Kievieten buitelden door het luchtruim, joegen kraaien weg, streken
neer naast hun onvindbare nesten, en slopen dan daarheen, met hun
parmantig knikkende kuifjes net boven het gras uit stekend"
Mooi toch?
Ik ben door de boeken van Maarten 't Hart bewuster naar de natuur, voor
zover nog aanwezig, in Nederland gaan kijken. Alleen daardoor al ben ik
een echte Maarten t Hart fan. Ziijn vorige boek speelde in het plaatsje
Monward (lees Warmond), dat ligt vlak bij mijn woonplaats.

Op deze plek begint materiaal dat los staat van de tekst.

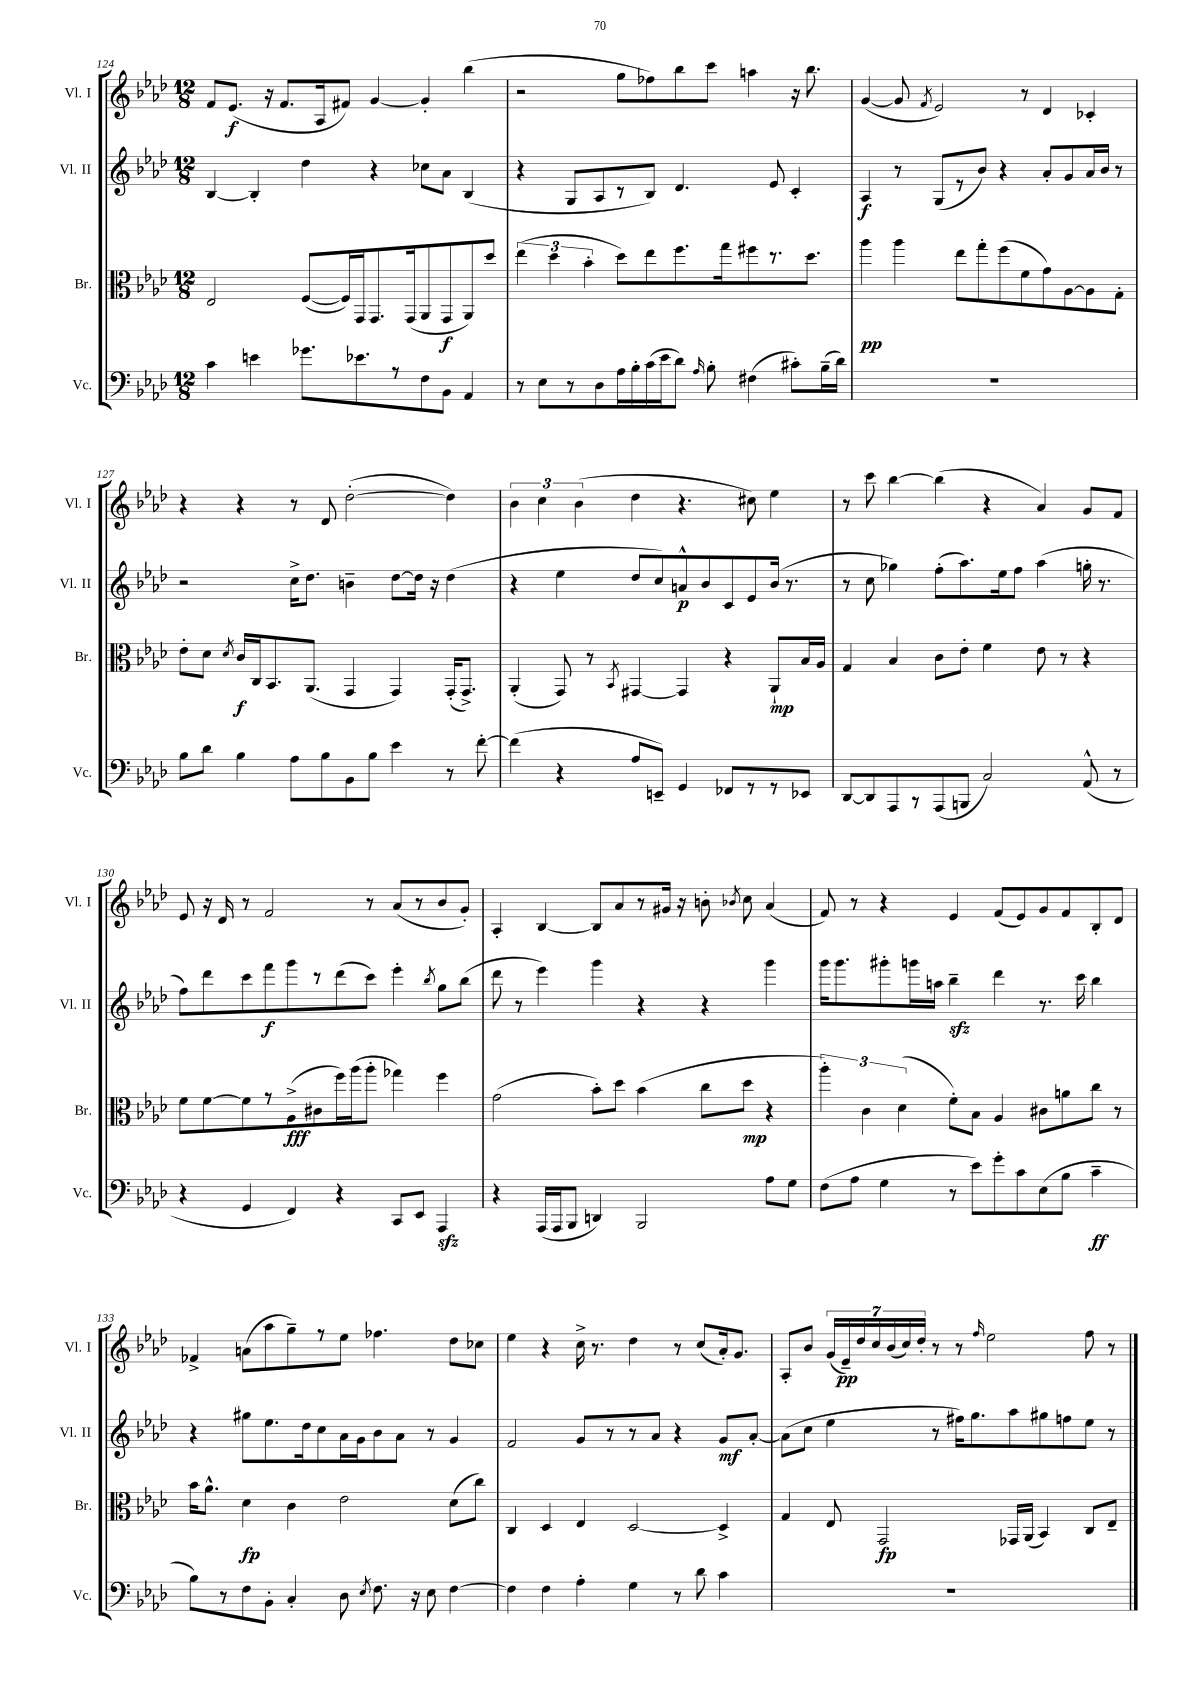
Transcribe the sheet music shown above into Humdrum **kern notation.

**kern	**dynam	**kern	**dynam	**kern	**dynam	**kern	**dynam
*part4	*part4	*part3	*part3	*part2	*part2	*part1	*part1
*staff4	*staff4	*staff3	*staff3	*staff2	*staff2	*staff1	*staff1
*I"Vc.	*	*I"Br.	*	*I"Vl. II	*	*I"Vl. I	*
*I'Vc.	*	*I'Br.	*	*I'Vl. II	*	*I'Vl. I	*
*clefF4	*	*clefC3	*	*clefG2	*	*clefG2	*
*k[b-e-a-d-]	*	*k[b-e-a-d-]	*	*k[b-e-a-d-]	*	*k[b-e-a-d-]	*
*M12/8	*	*M12/8	*	*M12/8	*	*M12/8	*
=124	=124	=124	=124	=124	=124	=124	=124
4c\	.	2E-/	.	[4B-/	.	8f/L	.
.	.	.	.	.	.	(8.e-/J	f
4en\	.	.	.	4B-'/]	.	.	.
.	.	.	.	.	.	16r	.
.	.	.	.	.	.	8.f/L	.
8.g-X\L	.	([8F/L	.	4dd-\	.	.	.
.	.	.	.	.	.	16A-/k	.
.	.	16F/L])	.	.	.	8f#X/J)	.
8.e-X\	.	16GG/J	.	.	.	.	.
.	.	8.GG/	.	4r	.	[4g/	.
8r	.	.	.	.	.	.	.
.	.	(16GG/k	.	.	.	.	.
8F\	.	8AA-/	.	8cc-X\L	.	4g'/]	.
8BB-\J	.	8GG/	f	8a-\J	.	.	.
4AA-/	.	8AA-/)	.	(4B-/	.	(4bb-\	.
.	.	8dd-/J	.	.	.	.	.
=125	=125	=125	=125	=125	=125	=125	=125
8r	.	(6ee-\	.	4r	.	2r	.
8E-\L	.	.	.	.	.	.	.
.	.	6dd-\	.	.	.	.	.
8r	.	.	.	8G/L	.	.	.
.	.	6b-'\	.	.	.	.	.
8D-\	.	.	.	8A-/	.	.	.
16A-\L	.	8dd-\L)	.	8r	.	8gg\L	.
16B-'\	.	.	.	.	.	.	.
(16c\	.	8ee-\	.	8B-/J)	.	8ff-X\)	.
16e-\J	.	.	.	.	.	.	.
8d-\J)	.	8.ff\	.	4.d-/	.	8bb-\	.
16qqA-/	.	.	.	.	.	.	.
8B-'\	.	.	.	.	.	8ccc\J	.
.	.	16gg\k	.	.	.	.	.
(4F#X\	.	8ff#X\	.	.	.	4aan\	.
.	.	8.r	.	8e-/	.	.	.
8c#X'\L)	.	.	.	4c'/	.	16r	.
.	.	8.dd-\J	.	.	.	8.bb-\	.
(16B-~\L	.	.	.	.	.	.	.
16d-\JJ)	.	.	.	.	.	.	.
=126	=126	=126	=126	=126	=126	=126	=126
1.r	.	4aa-\	pp	4A-/	f	([4g/	.
.	.	4aa-\	.	8r	.	8g/]	.
.	.	.	.	.	.	8qf/	.
.	.	.	.	(8G/L	.	2e-/)	.
.	.	8ee-\L	.	8r	.	.	.
.	.	8gg'\	.	8b-/J)	.	.	.
.	.	(8ff\	.	4r	.	.	.
.	.	8f\	.	.	.	8r	.
.	.	8g\)	.	8a-'/L	.	4d-/	.
.	.	[8A-\	.	8g/	.	.	.
.	.	8A-\]	.	16a-/L	.	4c-X'/	.
.	.	.	.	16b-/JJ	.	.	.
.	.	8G'\J	.	8r	.	.	.
!!LO:LB:g=z
=127	=127	=127	=127	=127	=127	=127	=127
8B-\L	.	8e-'\L	.	2r	.	4r	.
8d-\J	.	8d-\J	.	.	.	.	.
.	.	8qd-/	.	.	.	.	.
4B-\	.	16c/LL	f	.	.	4r	.
.	.	16C/J	.	.	.	.	.
.	.	8.BB-/	.	.	.	.	.
8A-\L	.	.	.	16cc^\KL	.	8r	.
.	.	(8.AA-/J	.	8.dd-\J	.	.	.
8B-\	.	.	.	.	.	8d-/	.
8BB-\	.	4GG/	.	4bn~\	.	([2dd-'\	.
8B-\J	.	.	.	.	.	.	.
4e-\	.	4GG/)	.	[8dd-\L	.	.	.
.	.	.	.	16dd-\Jk]	.	.	.
.	.	.	.	16r	.	.	.
8r	.	(16GG'/KL	.	(4dd-\	.	4dd-\])	.
.	.	8.GG^/J)	.	.	.	.	.
[8f'\	.	.	.	.	.	.	.
=128	=128	=128	=128	=128	=128	=128	=128
(4f\]	.	(4AA-'/	.	4r	.	6b-\	.
.	.	.	.	.	.	6cc\	.
4r	.	8GG/)	.	4ee-\	.	.	.
.	.	.	.	.	.	(6b-\	.
.	.	8r	.	.	.	.	.
.	.	8qBB-/	.	.	.	.	.
8A-/L	.	[4GG#X/	.	8dd-/L	.	4dd-\	.
8EEn~/J)	.	.	.	8cc/)	.	.	.
4GG/	.	4GG#/]	.	8an^^/	p	4.r	.
.	.	.	.	8b-/	.	.	.
8FF-X/L	.	4r	.	8c/	.	.	.
8r	.	.	.	8e-/	.	8cc#X\)	.
8r	.	8AA-`/L	mp	(16b-/Jk	.	4ee-\	.
.	.	.	.	8.r	.	.	.
8EE-X/J	.	16B-/L	.	.	.	.	.
.	.	16A-/JJ	.	.	.	.	.
=129	=129	=129	=129	=129	=129	=129	=129
[8DD-/L	.	4G/	.	8r	.	8r	.
8DD-/]	.	.	.	8cc\	.	8ccc\	.
8AAA-/	.	4B-/	.	4gg-X\)	.	[4bb-\	.
8r	.	.	.	.	.	.	.
(8AAA-/	.	8c\L	.	(8ff'\L	.	(4bb-\]	.
8BBBn/J	.	8e-'\J	.	8.aa-\)	.	.	.
2C/)	.	4f\	.	.	.	4r	.
.	.	.	.	16ee-\k	.	.	.
.	.	.	.	8ff\J	.	.	.
.	.	8e-\	.	(4aa-\	.	4a-/)	.
.	.	8r	.	.	.	.	.
(8AA-^^/	.	4r	.	16ggn'\	.	8g/L	.
.	.	.	.	8.r	.	.	.
8r	.	.	.	.	.	8f/J	.
!!LO:LB:g=z
=130	=130	=130	=130	=130	=130	=130	=130
4r	.	8f\L	.	8ff\L)	.	8e-/	.
.	.	[8f\	.	8ddd-\	.	16r	.
.	.	.	.	.	.	16d-/	.
4GG/	.	8f\]	.	8ccc\	.	8r	.
.	.	8r	.	8fff\	f	2f/	.
4FF/)	.	(8A-^\	fff	8ggg\	.	.	.
.	.	8c#X\	.	8r	.	.	.
4r	.	16ff\L)	.	(8ddd-\	.	.	.
.	.	(16aa-\J	.	.	.	.	.
.	.	8aa-'\J	.	8ccc\J)	.	8r	.
8CC/L	.	4gg-X\)	.	4eee-'\	.	(8a-/L	.
8EE-/J	.	.	.	.	.	8r	.
.	.	.	.	8qbb-/	.	.	.
4AAA-zz/	.	4ff\	.	8gg\L	.	8b-/	.
.	.	.	.	(8bb-\J	.	8g'/J)	.
=131	=131	=131	=131	=131	=131	=131	=131
4r	.	(2g\	.	8ddd-\	.	4A-'/	.
.	.	.	.	8r	.	.	.
(16AAA-/LL	.	.	.	4eee-\)	.	[4B-/	.
16AAA-/J	.	.	.	.	.	.	.
8BBB-/J	.	.	.	.	.	.	.
4DDn/)	.	8b-'\L)	.	4ggg\	.	8B-/L]	.
.	.	8dd-\J	.	.	.	8a-/	.
2BBB-/	.	(4b-\	.	4r	.	8r	.
.	.	.	.	.	.	16g#X/Jk	.
.	.	.	.	.	.	16r	.
.	.	8cc\L	.	4r	.	8bn'\	.
.	.	.	.	.	.	8qb-X/	.
.	.	8dd-\J	mp	.	.	8cc\	.
8A-\L	.	4r	.	4ggg\	.	(4a-/	.
8G\J	.	.	.	.	.	.	.
=132	=132	=132	=132	=132	=132	=132	=132
(8F\L	.	6aa-'\)	.	16ggg\KL	.	8f/)	.
.	.	.	.	8.ggg\	.	.	.
8A-\J	.	.	.	.	.	8r	.
.	.	6c\	.	.	.	.	.
4G\	.	.	.	8ggg#X'\	.	4r	.
.	.	(6d-\	.	.	.	.	.
.	.	.	.	16gggn\L	.	.	.
.	.	.	.	16aan\JJ	.	.	.
8r	.	8f'\L)	.	4bb-zz~\	.	4e-/	.
8e-\L)	.	8B-\J	.	.	.	.	.
8g'\	.	4A-/	.	4ddd-\	.	(8f/L	.
8c\	.	.	.	.	.	8e-/)	.
(8E-\	.	8c#X\L	.	8.r	.	8g/	.
8B-\J	.	8an\	.	.	.	8f/	.
.	.	.	.	16ccc\	.	.	.
4c~\	ff	8cc\J	.	4bb-\	.	8B-'/	.
.	.	8r	.	.	.	8d-/J	.
!!LO:LB:g=z
=133	=133	=133	=133	=133	=133	=133	=133
8B-\L)	.	16b-\KL	.	4r	.	4f-X^/	.
.	.	8.a-^^\J	.	.	.	.	.
8r	.	.	.	.	.	.	.
8F\	.	4d-\	fp	8gg#X\L	.	(8an\L	.
8BB-'\J	.	.	.	8.ee-\	.	8aa-\	.
4C'/	.	4c\	.	.	.	8gg~\)	.
.	.	.	.	16dd-\k	.	.	.
.	.	.	.	8cc\	.	8r	.
8D-\	.	2e-\	.	16a-\L	.	8ee-\J	.
.	.	.	.	16g\J	.	.	.
8qE-/	.	.	.	.	.	.	.
8.F\	.	.	.	8b-\	.	4.ff-X\	.
.	.	.	.	8a-\J	.	.	.
16r	.	.	.	.	.	.	.
8E-\	.	.	.	8r	.	.	.
[4F\	.	(8d-\L	.	4g/	.	8dd-\L	.
.	.	8cc\J)	.	.	.	8cc-X\J	.
=134	=134	=134	=134	=134	=134	=134	=134
4F\]	.	4C/	.	2f/	.	4ee-\	.
4F\	.	4D-/	.	.	.	4r	.
4A-'\	.	4E-/	.	8g/L	.	16cc^\	.
.	.	.	.	.	.	8.r	.
.	.	.	.	8r	.	.	.
4G\	.	[2D-/	.	8r	.	4dd-\	.
.	.	.	.	8a-/J	.	.	.
8r	.	.	.	4r	.	8r	.
8d-\	.	.	.	.	.	(8cc/L	.
4c\	.	4D-^/]	.	8g/L	mf	16a-'/k)	.
.	.	.	.	.	.	8.g/J	.
.	.	.	.	[8a-'/J	.	.	.
=135	=135	=135	=135	=135	=135	=135	=135
1.r	.	4G/	.	(8a-\L]	.	8A-'/L	.
.	.	.	.	8cc\J	.	8b-/J	.
.	.	8E-/	.	4ee-\	.	(28g/LL	.
.	.	.	.	.	.	28e-~/)	pp
.	.	.	.	.	.	28dd-/	.
.	.	.	.	.	.	28cc/	.
.	.	2GG/	fp	.	.	.	.
.	.	.	.	.	.	(28b-/	.
.	.	.	.	.	.	28cc/)	.
.	.	.	.	.	.	28dd-'/JJ	.
.	.	.	.	8r	.	8r	.
.	.	.	.	16ff#X\KL)	.	8r	.
.	.	.	.	8.gg\	.	.	.
.	.	.	.	.	.	16qqff/	.
.	.	.	.	.	.	2ee-\	.
.	.	16GG-X/LL	.	8aa-\	.	.	.
.	.	(16AA-/JJ	.	.	.	.	.
.	.	4BB-/)	.	8gg#X\	.	.	.
.	.	.	.	8ffn\	.	.	.
.	.	8C/L	.	8ee-\J	.	8ff\	.
.	.	8E-~/J	.	8r	.	8r	.
==	==	==	==	==	==	==	==
*-	*-	*-	*-	*-	*-	*-	*-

"Dankzij de jaarlijkse grote uittocht vielen ook de die zomer de
straten in ons luisterrijke dorpje vrijwel volledig stil. Als
Nederland op zijn mooist is, de temperaturen aangenaam zijn, maar
het zelden snikheet wordt, de bomen dik in het blad staan, jasmijn
en kamperfoelie geuren en de sloten bedekt zijn met kikkerbeet,
pijlkruid en egelskop, trekt iedereen in lange files of via
vliegvelden (..........)"
Ik heb Psalmenoproer bijna uit, en ik vind het een prachtig boek.
Maarten 't Hart schrijft zelf in zijn verantwoording dat hij een
documentaire roman heeft willen schrijven over de gebeurtenissen in
Maassluis in 1775 en 1776 en de jaren daarna, en bovendien een beeld
wilde geven van het wel en vooral wee der visserij in die dagen. Die
gebeurtenissen betreffen het psalmenoproer, de opstand van de arme
mensen tegen de verandering in de psalmzang in de gereformeerde kerk.
Het is voor mij steeds weer een schok om te zien hoe belangrijk kerk en
godsdienst al die eeuwen is geweest in Nederland.
Maarten 't Hart maakt veelvuldig gebruik van oud Hollandse woorden,
waarvan ik de betekenis echt niet wist. Dat betekent dus opzoeken of
erover heen lezen. Mij stoorde het niet, maar ik zag een paar reacties
op Internet, waaruit nogal wat ergernis bleek.